International Response
For a brief period, governments were in agreement in their criticism of the kingdom’s conduct. The US enacted sanctions and travel restrictions in that year over the murder, although it stopped short of sanctioning Prince Mohammed himself. Since then, the kingdom has been gradually restoring itself – and the leader’s trip to the US capital seemed to be the final confirmation of that redemption.
Presidential Comments
Opponents of the government had strongly criticized the meeting. But what was on display at the presidential residence was more alarming than could have been imagined. Not only did Trump honor Prince Mohammed but he seemed to alter the facts – and then blamed the deceased. Prince Mohammed, Trump claimed when asked, knew nothing about the killing – in direct contradiction to what his nation’s spy agencies concluded previously.

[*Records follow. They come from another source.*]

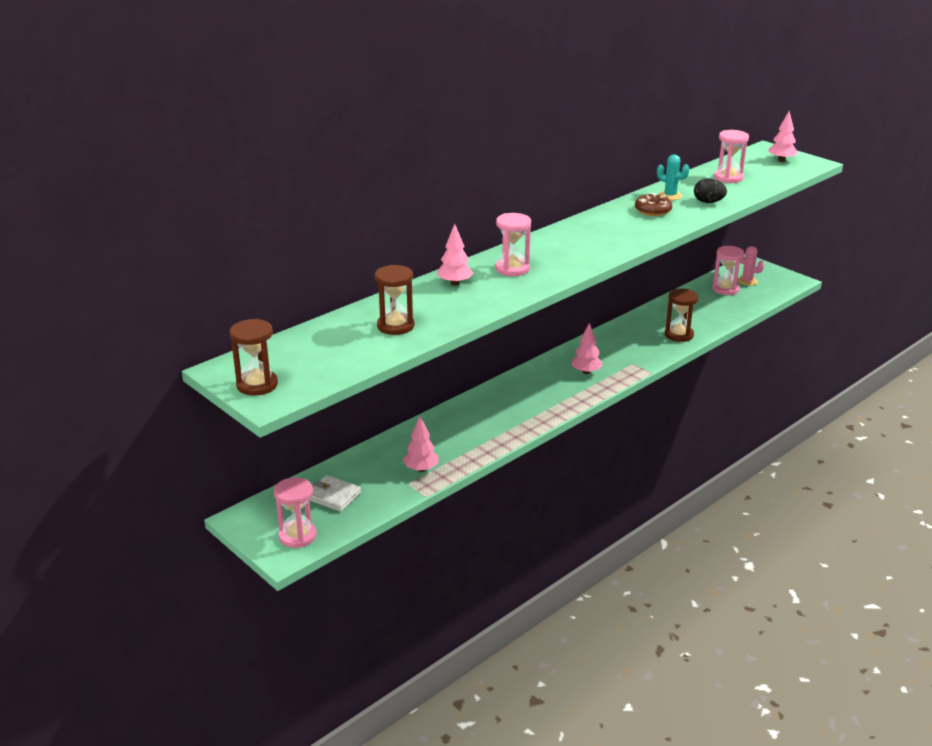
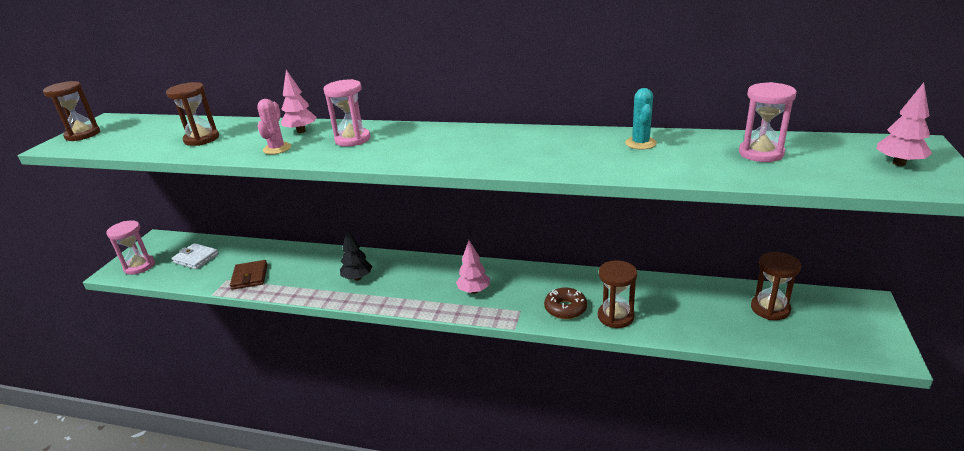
camera: 60 degrees right, 0 degrees up
(333, 496) = (196, 258): white wallet -> white wallet turned 60 degrees counterclockwise
(421, 469) = (250, 277): pink tree -> brown wallet
(500, 415) = (357, 278): none -> black tree
(653, 210) = (583, 148): brown donut -> brown donut (565, 308)
(708, 202) = (660, 165): black egg -> none
(725, 289) = (770, 309): pink hourglass -> brown hourglass
(747, 281) = (817, 317): pink cactus -> pink cactus (277, 149)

Moreover, Trump said: “Many individuals disliked that person that you’re talking about, whether you like him or didn’t like him, things happen.”
Pattern of Behavior
This represents a fresh and shameful point for a president who has made no attempt to hide of his disdain for the truth – or for the press. He has smeared reporters (he called ABC news, whose reporter asked the question about Khashoggi at the media event “false information”), scolded them in public (he called one a “piggy” this week for asking about his relationship with the disgraced financier the convicted criminal), sued news outlets for eye-watering sums of money in vexatious law suits, and called for media groups he doesn’t like to lose their licenses.
He has pressured veteran news services out of the White House press pool for declining to use terminology of his choosing, and he has gutted funding for vital news services at home and vital independent media internationally.
Wider Consequences
All of that has created an atmosphere in which reporters are manifestly less safe in the United States, but one in which their targeting – and indeed killing – becomes not just unimportant (“things happen”) but tolerated (“many individuals disliked that person”).

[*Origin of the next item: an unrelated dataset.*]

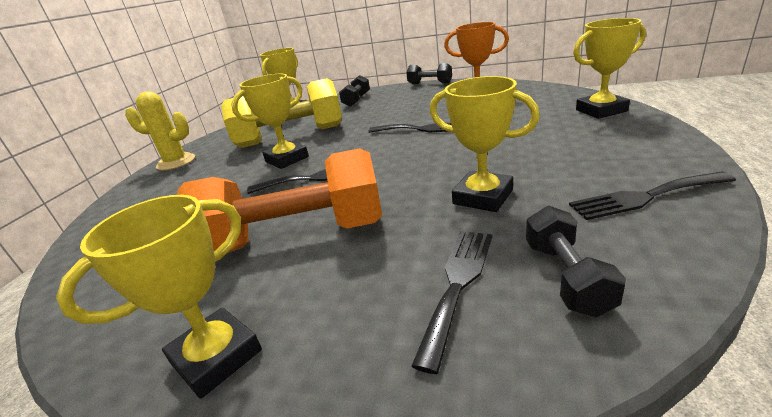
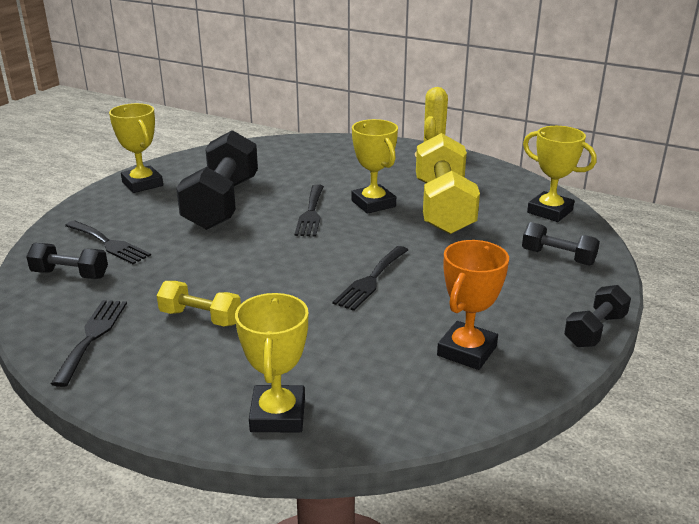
camera: 100 degrees right, 0 degrees up
(296, 237) = (222, 203): orange dumbbell -> black dumbbell
(483, 197) = (183, 274): yellow trophy -> none
(541, 163) = (200, 318): none -> yellow dumbbell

It is unsurprising that that year was the most lethal year on file for journalists in the more than 30 years the Committee to Protect Journalists (CPJ) has been documenting this data: a persistent failure to hold those responsible for reporter murders has established a environment without consequences in which journalists’ killers are literally able to escape punishment and so continue to do so.

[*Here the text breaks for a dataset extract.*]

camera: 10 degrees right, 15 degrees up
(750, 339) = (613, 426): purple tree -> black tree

In no place is this clearer than in Israel, which is accountable for the deaths of more than 200 media workers in the recent period.
Effect on Society
The impact on society is deep. Targeting reporters are attacks on the truth. They are undermining of reality. They are attacks on our rights to know and on our liberty to live freely and securely.
On Thursday, CPJ gathers for its annual global journalism honors. The statement there is the identical as my one for the president: these things may occur. But it is our responsibility to make sure they cease.